Information Flow–Based Vulnerability Modeling

Modern computer exploits often involve complex dataflows. That is, they involve dangerous data (e.g., attacker data or secret data) traversing unconventional, multi-stage paths and subverting both software and hardware logic. Unfortunately, conventional methods based on Dynamic Taint Analysis (DTA) to identify such exploits—which use a monolithic “source-to sink” policy to *implicitly* model simpler vulnerabilities—can miss such intricate dataflows. To address this gap, this dissertation introduces *explicit vulnerability modeling*. By decomposing modern exploits into their essential sub-steps and assigning targeted taint policies for each, we can precisely capture the underlying dataflows.

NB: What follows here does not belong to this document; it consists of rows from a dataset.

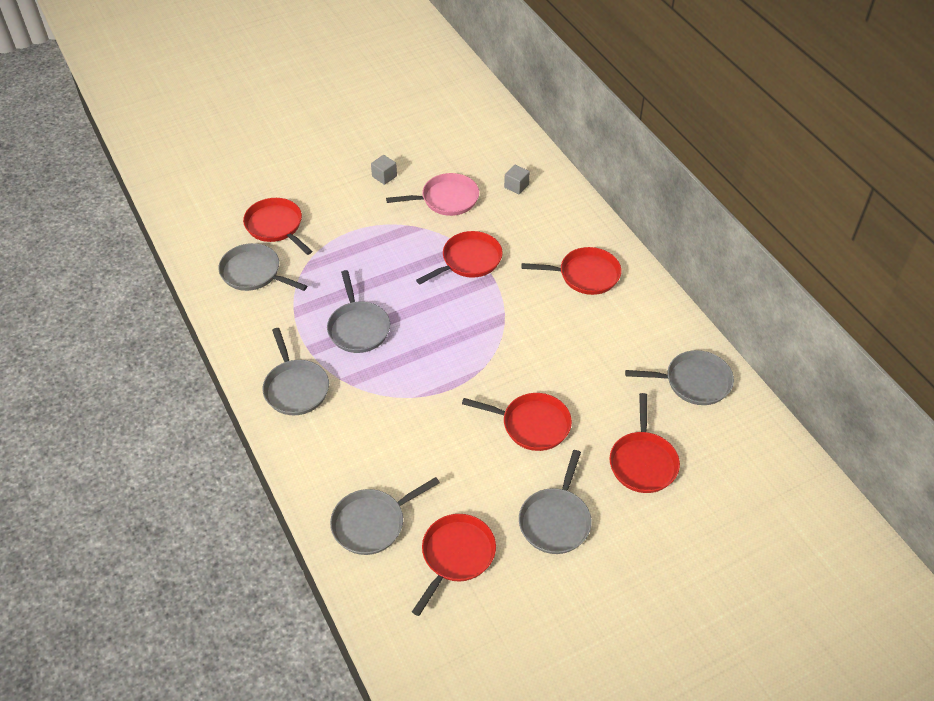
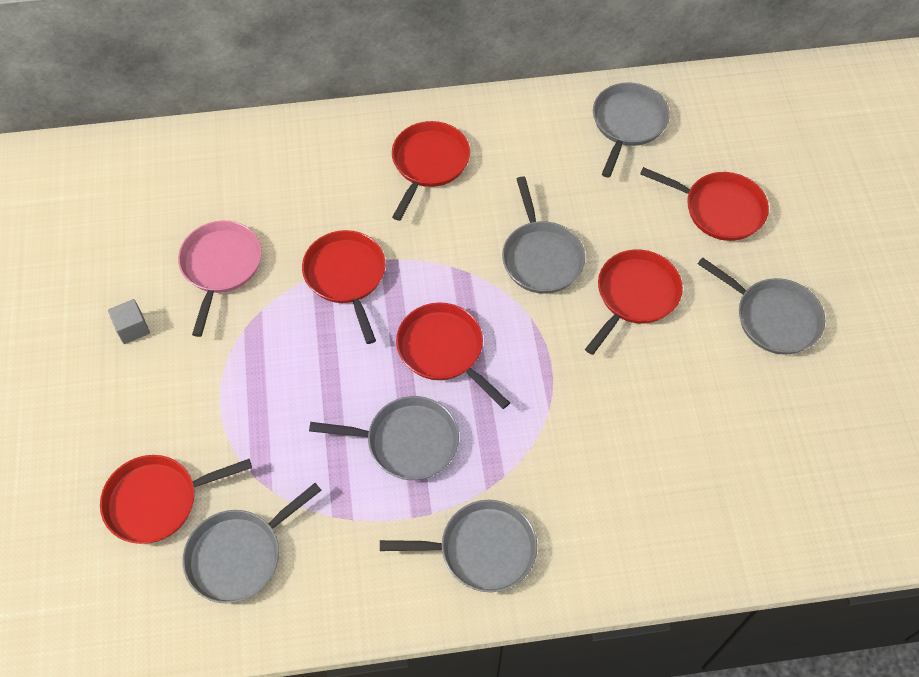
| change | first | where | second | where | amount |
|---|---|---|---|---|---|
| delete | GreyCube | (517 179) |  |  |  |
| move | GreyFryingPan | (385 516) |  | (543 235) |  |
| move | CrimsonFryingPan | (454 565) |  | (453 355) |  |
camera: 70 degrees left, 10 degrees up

We validated this approach through three case studies: (i) finding *transient execution gadgets* by simulating branch mispredictions and the interplay between hardware and software bugs, (ii) constructing *data-only attack chains* by tracking attacker data into vulnerable syscall arguments and the resulting cross-syscall dependencies, and (iii) detecting *vulnerable DMA race conditions* by monitoring for hardware-level concurrency bugs and following attacker data to sensitive operations. We evaluated each tool on large-scale, high-value codebases (e.g., the Linux kernel), discovering thousands of vulnerabilities and constructing hundreds of exploits. These results showcase the practicality of vulnerability-centric DTA in identifying and mitigating modern attacks, while also opening the door to new research directions.